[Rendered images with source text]
=== Begin Enclosure ===

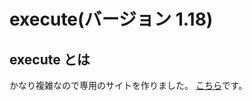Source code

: # execute(バージョン 1.18)

## execute とは

かなり複雑なので専用のサイトを作りました。
[こちら](https://akahoshi1421.github.io/execute-discription/)です。

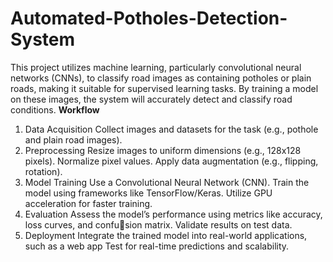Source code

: # Automated-Potholes-Detection-System
This project utilizes machine learning, particularly convolutional neural networks  (CNNs), to classify road images as containing potholes or plain roads, making it suitable for supervised learning tasks. By training a model on these images, the system will accurately detect and classify road conditions.
**Workflow**
1. Data Acquisition
   Collect images and datasets for the task (e.g., pothole and plain road images).
3. Preprocessing
   Resize images to uniform dimensions (e.g., 128x128 pixels).
   Normalize pixel values.
   Apply data augmentation (e.g., flipping, rotation).
5. Model Training
   Use a Convolutional Neural Network (CNN).
   Train the model using frameworks like TensorFlow/Keras.
   Utilize GPU acceleration for faster training.
7. Evaluation
   Assess the model’s performance using metrics like accuracy, loss curves, and confusion matrix.
   Validate results on test data.
9. Deployment
   Integrate the trained model into real-world applications, such as a web app
   Test for real-time predictions and scalability.

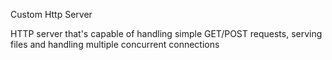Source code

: Custom Http Server

HTTP server that's capable of handling simple GET/POST requests, serving files and handling multiple concurrent connections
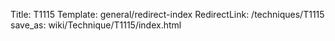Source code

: Title: T1115
Template: general/redirect-index
RedirectLink: /techniques/T1115
save_as: wiki/Technique/T1115/index.html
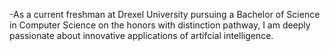 -As a current freshman at Drexel University pursuing a Bachelor of Science in Computer Science on the honors with distinction pathway, I am deeply passionate about innovative applications of artifcial intelligence.

<!---
KristineYoo1/KristineYoo1 is a ✨ special ✨ repository because its `README.md` (this file) appears on your GitHub profile.
You can click the Preview link to take a look at your changes.
--->
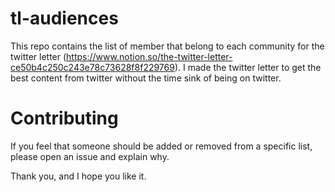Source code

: # tl-audiences
This repo contains the list of member that belong to each community for the twitter letter (https://www.notion.so/the-twitter-letter-ce50b4c250c243e78c73628f8f229769). I made the twitter letter to get the best content from twitter without the time sink of being on twitter.

# Contributing
If you feel that someone should be added or removed from a specific list, please open an issue and explain why. 

Thank you, and I hope you like it.
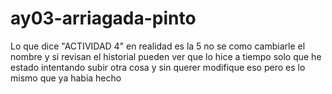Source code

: # ay03-arriagada-pinto
Lo que dice "ACTIVIDAD 4" en realidad es la 5 no se como cambiarle el nombre y si revisan el historial pueden ver que lo hice a tiempo solo que he estado intentando subir otra cosa y sin querer modifique eso pero es lo mismo que ya habia hecho
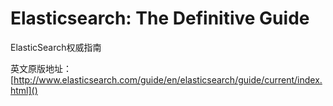 Elasticsearch: The Definitive Guide
===================================

ElasticSearch权威指南

英文原版地址：[http://www.elasticsearch.com/guide/en/elasticsearch/guide/current/index.html]()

=== End Enclosure ===

### Problem description
Set down word for word the lines from the opening of the entries above through the line that contains "7. Evaluation", and omit every picture.

### Answer to the problem
Source code

: # execute(バージョン 1.18)

## execute とは

かなり複雑なので専用のサイトを作りました。
[こちら](https://akahoshi1421.github.io/execute-discription/)です。

Source code

: # Automated-Potholes-Detection-System
This project utilizes machine learning, particularly convolutional neural networks  (CNNs), to classify road images as containing potholes or plain roads, making it suitable for supervised learning tasks. By training a model on these images, the system will accurately detect and classify road conditions.
**Workflow**
1. Data Acquisition
   Collect images and datasets for the task (e.g., pothole and plain road images).
3. Preprocessing
   Resize images to uniform dimensions (e.g., 128x128 pixels).
   Normalize pixel values.
   Apply data augmentation (e.g., flipping, rotation).
5. Model Training
   Use a Convolutional Neural Network (CNN).
   Train the model using frameworks like TensorFlow/Keras.
   Utilize GPU acceleration for faster training.
7. Evaluation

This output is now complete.